El candidato sorpresa en estas elecciones, el tertuliano ultra Éric Zemmour, era hasta hace una semana un fervoroso admirador de Putin. Defendía una alianza de Francia con Rusia en vez de con Estados Unidos y se deshacía en elogios hacia el hombre fuerte del Kremlin. En un programa de televisión en enero, declaró: “A Vladímir Putin no se le fijan límites. Es un gran jefe de Estado (…). Las reivindicaciones y las demandas de Vladímir Putin son totalmente legítimas”.
En la extrema izquierda, la proximidad con Putin no se ha dado por afinidad ideológica, sino con el argumento de que la responsabilidad de la crisis recae en la OTAN y EE UU más que en Moscú. “¿Los rusos se movilizan en sus fronteras? ¿Quién no haría lo mismo con semejante vecino [Ucrania], un país ligado a una potencia que les amenaza continuamente?”, declaraba Jean-Luc Mélenchon (Francia Insumisa) al diario Le Monde en enero, antes de la invasión.

********

**Tareas:**
[A] Enumera todos los países que se nombran en el fragmento sobre Zemmour, Mélenchon y Putin.
[B] Prosigue el fragmento sobre la cercanía de Zemmour y Mélenchon a Putin a partir de su última oración.
Las entradas no guardan relación alguna con el fragmento.

********

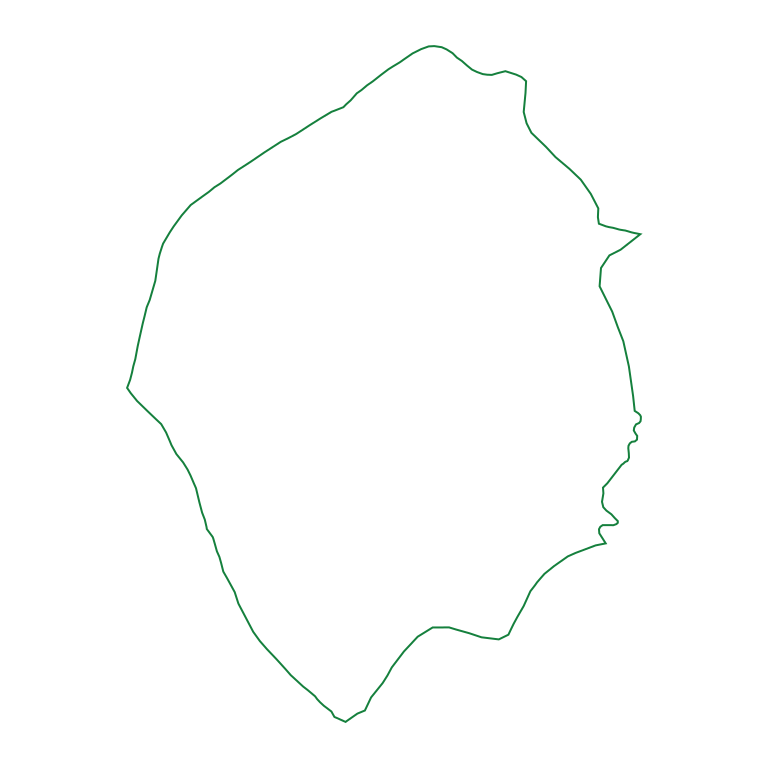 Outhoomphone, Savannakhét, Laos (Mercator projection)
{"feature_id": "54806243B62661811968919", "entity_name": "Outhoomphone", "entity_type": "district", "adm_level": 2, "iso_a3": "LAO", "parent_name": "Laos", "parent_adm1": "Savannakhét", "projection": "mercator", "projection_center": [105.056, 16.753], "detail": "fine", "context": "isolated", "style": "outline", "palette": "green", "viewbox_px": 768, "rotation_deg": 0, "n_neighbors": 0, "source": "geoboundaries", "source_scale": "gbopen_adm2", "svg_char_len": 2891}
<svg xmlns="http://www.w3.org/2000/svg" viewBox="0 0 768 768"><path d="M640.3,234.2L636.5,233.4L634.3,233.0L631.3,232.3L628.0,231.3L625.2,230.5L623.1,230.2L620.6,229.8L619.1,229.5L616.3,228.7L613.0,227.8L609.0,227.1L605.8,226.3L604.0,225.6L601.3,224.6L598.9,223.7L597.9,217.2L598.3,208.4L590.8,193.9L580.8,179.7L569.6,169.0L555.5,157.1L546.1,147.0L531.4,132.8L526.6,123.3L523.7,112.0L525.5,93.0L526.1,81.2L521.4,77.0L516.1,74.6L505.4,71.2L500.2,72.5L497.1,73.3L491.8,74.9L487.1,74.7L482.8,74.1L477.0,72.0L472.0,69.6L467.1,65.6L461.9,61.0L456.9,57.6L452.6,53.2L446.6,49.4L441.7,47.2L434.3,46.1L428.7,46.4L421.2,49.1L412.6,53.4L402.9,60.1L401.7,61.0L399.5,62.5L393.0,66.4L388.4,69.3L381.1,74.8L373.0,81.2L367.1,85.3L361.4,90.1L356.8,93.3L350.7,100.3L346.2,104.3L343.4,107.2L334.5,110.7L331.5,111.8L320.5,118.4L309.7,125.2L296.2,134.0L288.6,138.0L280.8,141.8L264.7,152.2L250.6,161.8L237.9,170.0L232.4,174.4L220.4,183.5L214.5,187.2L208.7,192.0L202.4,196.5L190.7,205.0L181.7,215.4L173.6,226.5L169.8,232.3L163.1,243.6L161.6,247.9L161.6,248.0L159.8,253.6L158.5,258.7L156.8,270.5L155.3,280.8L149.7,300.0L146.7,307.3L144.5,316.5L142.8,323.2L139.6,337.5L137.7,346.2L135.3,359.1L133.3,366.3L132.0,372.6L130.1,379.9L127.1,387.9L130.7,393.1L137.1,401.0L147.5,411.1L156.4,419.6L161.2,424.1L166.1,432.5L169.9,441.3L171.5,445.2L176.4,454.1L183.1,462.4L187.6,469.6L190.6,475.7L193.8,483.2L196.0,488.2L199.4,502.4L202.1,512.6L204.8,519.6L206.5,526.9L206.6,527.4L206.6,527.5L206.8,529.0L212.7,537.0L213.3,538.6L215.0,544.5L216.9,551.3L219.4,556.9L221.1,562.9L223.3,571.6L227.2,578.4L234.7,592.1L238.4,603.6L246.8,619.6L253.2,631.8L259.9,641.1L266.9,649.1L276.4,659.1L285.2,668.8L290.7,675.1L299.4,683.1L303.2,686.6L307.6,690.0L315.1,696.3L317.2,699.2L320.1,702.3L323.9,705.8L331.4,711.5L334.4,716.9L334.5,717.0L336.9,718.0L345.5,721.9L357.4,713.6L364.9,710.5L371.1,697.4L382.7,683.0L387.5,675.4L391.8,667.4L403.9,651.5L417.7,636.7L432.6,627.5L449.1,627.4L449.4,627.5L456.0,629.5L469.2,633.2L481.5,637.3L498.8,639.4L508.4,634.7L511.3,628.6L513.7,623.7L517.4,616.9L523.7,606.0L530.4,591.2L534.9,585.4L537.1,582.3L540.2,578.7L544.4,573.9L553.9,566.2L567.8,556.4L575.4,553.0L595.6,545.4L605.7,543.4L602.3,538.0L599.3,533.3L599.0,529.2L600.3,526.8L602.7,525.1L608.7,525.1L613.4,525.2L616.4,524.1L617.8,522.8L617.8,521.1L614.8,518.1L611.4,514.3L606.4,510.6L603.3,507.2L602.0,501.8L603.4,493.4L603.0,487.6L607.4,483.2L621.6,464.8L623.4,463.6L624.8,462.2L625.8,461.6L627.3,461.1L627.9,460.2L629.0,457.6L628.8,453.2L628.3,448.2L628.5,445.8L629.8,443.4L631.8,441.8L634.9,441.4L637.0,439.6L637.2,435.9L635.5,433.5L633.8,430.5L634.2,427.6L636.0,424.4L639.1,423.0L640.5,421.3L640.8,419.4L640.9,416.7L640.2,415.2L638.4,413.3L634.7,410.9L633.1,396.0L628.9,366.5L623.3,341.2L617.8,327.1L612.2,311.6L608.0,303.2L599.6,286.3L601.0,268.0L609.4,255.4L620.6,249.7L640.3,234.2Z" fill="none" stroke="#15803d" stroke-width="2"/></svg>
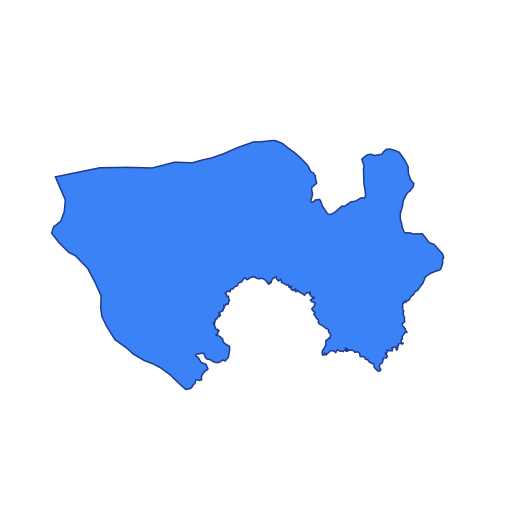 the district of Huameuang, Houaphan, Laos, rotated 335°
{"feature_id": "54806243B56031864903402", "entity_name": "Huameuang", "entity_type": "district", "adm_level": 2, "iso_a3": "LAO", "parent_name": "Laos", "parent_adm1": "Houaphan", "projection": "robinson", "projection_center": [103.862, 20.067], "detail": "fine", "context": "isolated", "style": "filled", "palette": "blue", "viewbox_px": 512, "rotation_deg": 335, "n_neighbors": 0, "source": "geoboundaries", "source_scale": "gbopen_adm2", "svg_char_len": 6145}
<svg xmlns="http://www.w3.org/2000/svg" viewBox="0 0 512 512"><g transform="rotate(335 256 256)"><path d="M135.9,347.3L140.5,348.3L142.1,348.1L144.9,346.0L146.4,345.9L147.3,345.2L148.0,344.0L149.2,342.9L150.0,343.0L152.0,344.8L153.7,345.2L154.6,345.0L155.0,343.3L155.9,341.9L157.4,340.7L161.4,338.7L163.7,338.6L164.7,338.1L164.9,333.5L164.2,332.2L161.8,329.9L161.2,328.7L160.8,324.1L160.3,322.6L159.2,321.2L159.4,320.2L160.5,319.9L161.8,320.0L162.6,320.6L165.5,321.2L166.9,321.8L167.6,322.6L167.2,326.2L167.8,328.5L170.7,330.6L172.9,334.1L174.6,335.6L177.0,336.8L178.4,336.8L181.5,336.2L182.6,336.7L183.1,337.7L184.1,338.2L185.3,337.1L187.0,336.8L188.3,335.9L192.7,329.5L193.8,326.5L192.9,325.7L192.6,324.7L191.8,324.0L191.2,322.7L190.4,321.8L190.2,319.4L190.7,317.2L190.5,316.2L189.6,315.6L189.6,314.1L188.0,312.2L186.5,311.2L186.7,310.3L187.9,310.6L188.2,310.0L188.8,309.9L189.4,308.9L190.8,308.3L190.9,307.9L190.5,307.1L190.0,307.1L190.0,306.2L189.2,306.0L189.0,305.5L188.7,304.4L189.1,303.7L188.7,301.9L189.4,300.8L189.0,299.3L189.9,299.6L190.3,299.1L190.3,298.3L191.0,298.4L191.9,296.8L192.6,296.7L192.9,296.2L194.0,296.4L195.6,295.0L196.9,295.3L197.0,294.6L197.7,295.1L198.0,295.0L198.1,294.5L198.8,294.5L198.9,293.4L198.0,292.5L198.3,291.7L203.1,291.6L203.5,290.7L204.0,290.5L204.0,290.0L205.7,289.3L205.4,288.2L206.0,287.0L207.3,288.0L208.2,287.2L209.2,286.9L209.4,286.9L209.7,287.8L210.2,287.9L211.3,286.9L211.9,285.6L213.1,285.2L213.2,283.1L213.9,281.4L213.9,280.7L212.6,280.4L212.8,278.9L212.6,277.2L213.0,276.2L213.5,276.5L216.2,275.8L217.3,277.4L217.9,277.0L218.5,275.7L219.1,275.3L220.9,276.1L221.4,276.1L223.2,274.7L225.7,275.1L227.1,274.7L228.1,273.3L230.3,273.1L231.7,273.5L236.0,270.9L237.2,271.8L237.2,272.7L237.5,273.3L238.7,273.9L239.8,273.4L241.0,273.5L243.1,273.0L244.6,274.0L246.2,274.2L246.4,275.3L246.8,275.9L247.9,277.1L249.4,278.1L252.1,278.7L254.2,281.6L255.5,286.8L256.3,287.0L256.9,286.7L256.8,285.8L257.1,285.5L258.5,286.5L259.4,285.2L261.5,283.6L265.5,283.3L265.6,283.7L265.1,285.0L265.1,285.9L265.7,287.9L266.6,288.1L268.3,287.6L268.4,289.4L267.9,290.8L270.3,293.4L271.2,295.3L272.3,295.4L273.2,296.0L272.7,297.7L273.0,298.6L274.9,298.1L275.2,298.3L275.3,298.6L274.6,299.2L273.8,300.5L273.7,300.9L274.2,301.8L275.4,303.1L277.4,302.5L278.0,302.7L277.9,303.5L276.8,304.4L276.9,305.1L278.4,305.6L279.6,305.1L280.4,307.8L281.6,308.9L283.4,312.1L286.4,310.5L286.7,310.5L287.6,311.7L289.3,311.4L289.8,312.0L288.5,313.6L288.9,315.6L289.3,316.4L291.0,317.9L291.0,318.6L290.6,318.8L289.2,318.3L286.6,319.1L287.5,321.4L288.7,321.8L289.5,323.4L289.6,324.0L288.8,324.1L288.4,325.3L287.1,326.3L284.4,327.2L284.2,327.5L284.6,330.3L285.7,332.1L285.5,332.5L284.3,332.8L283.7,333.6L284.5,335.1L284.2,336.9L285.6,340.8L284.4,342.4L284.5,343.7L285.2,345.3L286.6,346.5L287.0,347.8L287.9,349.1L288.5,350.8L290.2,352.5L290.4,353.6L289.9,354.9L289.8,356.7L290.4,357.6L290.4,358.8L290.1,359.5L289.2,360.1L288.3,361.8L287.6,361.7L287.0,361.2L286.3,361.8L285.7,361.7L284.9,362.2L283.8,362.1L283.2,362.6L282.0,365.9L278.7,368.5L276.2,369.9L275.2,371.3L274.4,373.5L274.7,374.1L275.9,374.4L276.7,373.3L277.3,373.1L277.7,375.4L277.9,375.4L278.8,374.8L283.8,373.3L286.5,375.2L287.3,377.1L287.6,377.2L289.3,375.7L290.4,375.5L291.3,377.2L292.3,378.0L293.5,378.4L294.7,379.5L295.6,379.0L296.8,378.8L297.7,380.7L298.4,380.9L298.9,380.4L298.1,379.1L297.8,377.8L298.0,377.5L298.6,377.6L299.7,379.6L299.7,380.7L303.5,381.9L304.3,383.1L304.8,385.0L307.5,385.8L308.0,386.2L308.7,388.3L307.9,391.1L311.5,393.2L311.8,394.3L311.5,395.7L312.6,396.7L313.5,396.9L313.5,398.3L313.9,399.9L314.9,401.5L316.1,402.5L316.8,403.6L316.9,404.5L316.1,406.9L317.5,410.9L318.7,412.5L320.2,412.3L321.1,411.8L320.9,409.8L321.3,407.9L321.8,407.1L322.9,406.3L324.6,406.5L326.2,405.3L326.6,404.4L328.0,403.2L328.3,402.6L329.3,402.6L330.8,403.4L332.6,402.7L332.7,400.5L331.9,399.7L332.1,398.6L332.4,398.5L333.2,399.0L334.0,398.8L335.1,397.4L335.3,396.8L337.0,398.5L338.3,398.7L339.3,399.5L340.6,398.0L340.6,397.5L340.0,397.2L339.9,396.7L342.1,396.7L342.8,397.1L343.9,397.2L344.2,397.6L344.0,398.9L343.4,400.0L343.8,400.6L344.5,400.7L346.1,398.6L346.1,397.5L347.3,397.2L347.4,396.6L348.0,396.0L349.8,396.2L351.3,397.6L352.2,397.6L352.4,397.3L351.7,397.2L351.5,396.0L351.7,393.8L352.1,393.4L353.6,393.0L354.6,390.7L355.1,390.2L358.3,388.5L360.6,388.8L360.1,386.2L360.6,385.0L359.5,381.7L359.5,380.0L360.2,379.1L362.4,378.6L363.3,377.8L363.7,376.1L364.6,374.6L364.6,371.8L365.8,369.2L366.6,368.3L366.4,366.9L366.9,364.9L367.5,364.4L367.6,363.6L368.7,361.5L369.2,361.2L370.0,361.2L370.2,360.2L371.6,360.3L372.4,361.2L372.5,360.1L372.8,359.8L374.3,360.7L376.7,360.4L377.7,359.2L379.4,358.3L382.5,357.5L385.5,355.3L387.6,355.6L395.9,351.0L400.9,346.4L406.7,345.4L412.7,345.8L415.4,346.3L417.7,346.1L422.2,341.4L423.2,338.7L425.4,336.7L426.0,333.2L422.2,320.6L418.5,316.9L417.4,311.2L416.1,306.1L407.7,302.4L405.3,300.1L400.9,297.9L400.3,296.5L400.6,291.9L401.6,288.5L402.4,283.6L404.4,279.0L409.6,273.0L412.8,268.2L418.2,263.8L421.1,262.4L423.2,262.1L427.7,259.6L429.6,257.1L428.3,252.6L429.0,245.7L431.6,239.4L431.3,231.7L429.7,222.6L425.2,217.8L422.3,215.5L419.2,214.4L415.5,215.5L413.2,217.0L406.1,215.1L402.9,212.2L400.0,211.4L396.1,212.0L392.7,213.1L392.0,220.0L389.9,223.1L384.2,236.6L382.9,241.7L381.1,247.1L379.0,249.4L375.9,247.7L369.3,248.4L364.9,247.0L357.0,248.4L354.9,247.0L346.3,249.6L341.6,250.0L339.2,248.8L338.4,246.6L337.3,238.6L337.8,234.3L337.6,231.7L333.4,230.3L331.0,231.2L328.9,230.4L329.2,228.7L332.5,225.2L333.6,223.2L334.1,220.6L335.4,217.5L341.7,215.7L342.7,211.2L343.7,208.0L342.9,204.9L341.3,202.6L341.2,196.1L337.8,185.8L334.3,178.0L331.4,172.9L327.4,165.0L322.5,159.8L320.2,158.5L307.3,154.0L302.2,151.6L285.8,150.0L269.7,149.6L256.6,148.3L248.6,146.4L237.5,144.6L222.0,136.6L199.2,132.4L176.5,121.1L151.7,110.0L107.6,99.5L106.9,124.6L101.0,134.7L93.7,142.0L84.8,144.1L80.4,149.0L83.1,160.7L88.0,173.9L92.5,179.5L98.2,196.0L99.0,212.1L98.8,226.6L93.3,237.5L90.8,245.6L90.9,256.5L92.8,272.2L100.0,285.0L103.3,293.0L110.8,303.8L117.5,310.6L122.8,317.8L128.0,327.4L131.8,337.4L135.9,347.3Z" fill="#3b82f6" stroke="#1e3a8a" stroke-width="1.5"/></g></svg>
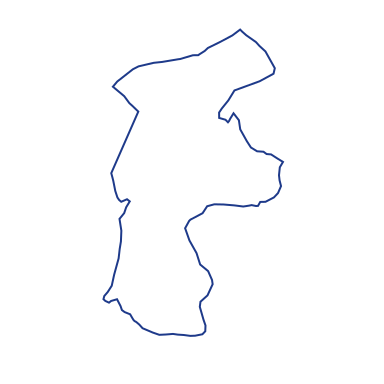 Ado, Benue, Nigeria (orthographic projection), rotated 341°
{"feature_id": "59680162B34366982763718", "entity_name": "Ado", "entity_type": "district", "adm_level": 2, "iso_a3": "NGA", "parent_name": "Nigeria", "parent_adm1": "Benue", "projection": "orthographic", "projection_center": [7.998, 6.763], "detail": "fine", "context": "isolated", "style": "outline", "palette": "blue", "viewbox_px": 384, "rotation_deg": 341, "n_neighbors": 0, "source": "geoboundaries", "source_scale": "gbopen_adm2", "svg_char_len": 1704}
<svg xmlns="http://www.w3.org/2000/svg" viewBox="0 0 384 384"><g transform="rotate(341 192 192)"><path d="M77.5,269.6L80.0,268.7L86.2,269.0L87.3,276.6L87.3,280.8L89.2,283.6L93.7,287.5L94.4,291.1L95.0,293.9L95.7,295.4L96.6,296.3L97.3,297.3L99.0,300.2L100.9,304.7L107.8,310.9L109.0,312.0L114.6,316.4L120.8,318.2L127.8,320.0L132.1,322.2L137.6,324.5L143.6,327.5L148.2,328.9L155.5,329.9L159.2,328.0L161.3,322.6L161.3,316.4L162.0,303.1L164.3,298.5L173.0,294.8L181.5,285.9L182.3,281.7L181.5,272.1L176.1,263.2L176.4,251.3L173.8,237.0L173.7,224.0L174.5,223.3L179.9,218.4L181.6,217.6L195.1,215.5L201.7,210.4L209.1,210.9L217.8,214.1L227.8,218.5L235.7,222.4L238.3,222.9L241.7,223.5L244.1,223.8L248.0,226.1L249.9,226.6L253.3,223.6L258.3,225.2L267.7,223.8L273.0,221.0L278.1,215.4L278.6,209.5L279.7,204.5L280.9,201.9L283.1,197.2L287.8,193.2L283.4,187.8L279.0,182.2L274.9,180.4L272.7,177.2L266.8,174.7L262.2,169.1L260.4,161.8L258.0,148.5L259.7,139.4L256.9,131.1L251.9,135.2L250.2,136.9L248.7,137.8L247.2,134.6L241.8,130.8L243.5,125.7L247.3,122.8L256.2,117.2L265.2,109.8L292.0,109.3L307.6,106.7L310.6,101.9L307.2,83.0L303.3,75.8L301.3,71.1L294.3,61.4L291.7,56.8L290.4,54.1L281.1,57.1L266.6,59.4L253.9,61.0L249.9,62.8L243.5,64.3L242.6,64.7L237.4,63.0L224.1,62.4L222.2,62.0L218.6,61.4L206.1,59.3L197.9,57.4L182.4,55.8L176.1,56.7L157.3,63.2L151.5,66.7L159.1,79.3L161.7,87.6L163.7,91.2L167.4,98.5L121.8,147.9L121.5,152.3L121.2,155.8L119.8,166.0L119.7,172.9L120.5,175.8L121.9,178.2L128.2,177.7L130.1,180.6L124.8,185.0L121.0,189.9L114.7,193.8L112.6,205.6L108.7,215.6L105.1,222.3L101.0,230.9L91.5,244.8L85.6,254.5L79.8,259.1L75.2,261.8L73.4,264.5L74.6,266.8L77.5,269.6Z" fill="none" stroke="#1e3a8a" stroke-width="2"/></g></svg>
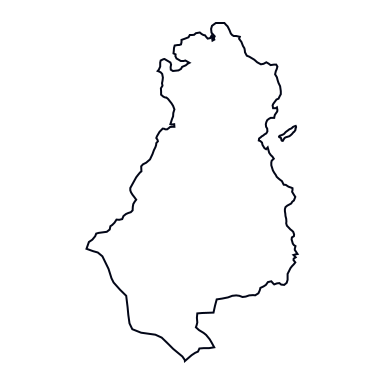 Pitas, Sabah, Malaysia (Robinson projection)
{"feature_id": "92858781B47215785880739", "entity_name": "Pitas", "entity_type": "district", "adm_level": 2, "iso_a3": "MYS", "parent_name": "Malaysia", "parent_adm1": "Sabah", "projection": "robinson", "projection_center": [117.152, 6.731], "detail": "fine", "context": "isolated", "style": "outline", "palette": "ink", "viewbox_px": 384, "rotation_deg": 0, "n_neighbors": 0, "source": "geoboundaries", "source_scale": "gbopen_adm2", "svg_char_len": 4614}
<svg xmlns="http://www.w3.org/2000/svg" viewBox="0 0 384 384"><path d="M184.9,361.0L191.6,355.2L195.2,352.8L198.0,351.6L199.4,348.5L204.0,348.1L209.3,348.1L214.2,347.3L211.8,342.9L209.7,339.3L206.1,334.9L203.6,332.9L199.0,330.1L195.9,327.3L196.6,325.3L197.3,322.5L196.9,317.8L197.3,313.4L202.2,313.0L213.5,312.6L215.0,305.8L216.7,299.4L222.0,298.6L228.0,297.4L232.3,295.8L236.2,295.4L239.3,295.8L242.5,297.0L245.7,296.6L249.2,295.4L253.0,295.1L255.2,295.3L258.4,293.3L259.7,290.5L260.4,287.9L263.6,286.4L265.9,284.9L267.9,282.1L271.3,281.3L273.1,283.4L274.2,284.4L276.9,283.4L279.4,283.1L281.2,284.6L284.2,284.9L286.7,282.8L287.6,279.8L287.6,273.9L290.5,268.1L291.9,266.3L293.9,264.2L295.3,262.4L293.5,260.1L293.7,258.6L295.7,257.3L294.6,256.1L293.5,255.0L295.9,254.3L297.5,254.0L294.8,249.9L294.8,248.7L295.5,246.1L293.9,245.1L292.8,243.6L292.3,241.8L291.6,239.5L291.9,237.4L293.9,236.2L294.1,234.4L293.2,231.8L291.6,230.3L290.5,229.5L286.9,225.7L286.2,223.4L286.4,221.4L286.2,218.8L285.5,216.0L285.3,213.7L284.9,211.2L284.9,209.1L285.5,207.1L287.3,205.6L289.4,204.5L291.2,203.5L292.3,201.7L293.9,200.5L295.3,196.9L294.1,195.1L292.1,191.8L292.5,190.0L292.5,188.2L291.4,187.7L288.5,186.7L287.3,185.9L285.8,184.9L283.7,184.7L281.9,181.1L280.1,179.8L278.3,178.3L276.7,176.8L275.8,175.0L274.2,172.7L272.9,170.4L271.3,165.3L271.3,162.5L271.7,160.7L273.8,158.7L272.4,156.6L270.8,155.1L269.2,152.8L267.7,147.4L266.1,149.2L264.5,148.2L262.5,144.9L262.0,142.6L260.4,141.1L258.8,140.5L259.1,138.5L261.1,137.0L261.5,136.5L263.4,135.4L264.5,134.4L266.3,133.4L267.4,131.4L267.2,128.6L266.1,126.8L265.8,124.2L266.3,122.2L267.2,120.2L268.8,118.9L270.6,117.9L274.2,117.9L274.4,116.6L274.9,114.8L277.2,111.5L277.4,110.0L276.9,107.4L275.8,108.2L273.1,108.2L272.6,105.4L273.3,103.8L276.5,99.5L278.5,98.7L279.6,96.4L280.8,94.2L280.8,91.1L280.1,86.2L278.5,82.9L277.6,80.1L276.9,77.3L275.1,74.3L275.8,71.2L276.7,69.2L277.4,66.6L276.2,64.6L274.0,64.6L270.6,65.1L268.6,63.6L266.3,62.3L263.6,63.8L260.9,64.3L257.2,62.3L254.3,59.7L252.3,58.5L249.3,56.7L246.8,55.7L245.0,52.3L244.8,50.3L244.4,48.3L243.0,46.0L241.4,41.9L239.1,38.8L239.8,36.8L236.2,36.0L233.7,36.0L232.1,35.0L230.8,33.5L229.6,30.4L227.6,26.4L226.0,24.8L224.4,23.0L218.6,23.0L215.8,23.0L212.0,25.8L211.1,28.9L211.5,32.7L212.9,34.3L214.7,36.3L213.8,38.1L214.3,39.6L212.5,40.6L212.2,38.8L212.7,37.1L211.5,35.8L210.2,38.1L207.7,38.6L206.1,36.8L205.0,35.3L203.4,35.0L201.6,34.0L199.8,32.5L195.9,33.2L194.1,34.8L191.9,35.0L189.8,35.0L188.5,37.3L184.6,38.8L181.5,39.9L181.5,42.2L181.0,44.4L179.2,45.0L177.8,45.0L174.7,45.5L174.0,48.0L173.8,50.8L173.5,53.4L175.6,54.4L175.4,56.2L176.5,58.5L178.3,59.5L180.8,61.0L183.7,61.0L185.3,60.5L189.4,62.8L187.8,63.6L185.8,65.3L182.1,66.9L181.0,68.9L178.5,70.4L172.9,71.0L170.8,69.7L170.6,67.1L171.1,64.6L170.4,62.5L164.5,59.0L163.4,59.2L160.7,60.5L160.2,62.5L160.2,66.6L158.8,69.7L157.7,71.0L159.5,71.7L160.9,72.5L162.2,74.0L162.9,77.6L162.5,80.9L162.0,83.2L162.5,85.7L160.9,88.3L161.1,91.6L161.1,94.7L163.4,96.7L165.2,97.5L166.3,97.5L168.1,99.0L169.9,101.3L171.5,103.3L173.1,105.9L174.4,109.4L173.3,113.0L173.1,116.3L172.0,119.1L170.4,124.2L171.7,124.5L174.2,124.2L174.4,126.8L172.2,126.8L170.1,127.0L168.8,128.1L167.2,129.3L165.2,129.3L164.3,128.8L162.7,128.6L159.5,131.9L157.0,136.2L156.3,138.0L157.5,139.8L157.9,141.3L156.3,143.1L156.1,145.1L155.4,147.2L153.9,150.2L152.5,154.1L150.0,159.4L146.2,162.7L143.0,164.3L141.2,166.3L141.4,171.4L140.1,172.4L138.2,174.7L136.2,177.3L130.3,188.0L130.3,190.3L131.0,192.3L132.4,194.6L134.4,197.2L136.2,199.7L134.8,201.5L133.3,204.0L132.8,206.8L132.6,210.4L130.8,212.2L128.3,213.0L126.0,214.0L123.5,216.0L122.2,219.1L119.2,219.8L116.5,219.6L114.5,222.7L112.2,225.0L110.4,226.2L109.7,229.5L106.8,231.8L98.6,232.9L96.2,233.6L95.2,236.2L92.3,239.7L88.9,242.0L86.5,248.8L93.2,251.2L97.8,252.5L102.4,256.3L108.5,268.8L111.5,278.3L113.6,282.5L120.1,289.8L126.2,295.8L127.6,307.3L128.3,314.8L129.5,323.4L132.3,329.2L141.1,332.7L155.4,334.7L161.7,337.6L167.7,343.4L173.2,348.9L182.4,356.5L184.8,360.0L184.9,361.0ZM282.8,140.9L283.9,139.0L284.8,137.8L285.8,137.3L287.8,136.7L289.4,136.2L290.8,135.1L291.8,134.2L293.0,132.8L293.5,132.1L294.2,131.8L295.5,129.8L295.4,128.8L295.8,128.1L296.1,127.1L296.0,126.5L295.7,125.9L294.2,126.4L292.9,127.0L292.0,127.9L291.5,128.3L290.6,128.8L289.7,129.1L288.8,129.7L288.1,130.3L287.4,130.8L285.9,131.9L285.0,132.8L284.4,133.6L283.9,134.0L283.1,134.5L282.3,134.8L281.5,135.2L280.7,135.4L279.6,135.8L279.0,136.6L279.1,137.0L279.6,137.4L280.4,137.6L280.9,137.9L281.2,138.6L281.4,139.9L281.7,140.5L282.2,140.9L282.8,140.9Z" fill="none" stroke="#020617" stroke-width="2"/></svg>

********

**Respuestas:**
[A] Francia, Rusia, Estados Unidos (también citado como EE UU) y Ucrania.

[B]
La invasión forzó a estos políticos a modificar sus posiciones a toda prisa. Todos condenaron la agresión. El RN retiró de circulación folletos electorales donde se veía una imagen de Le Pen con Putin. Temen que, en la campaña que está a punto de empezar, la cercanía con el presidente ruso arruine sus aspiraciones.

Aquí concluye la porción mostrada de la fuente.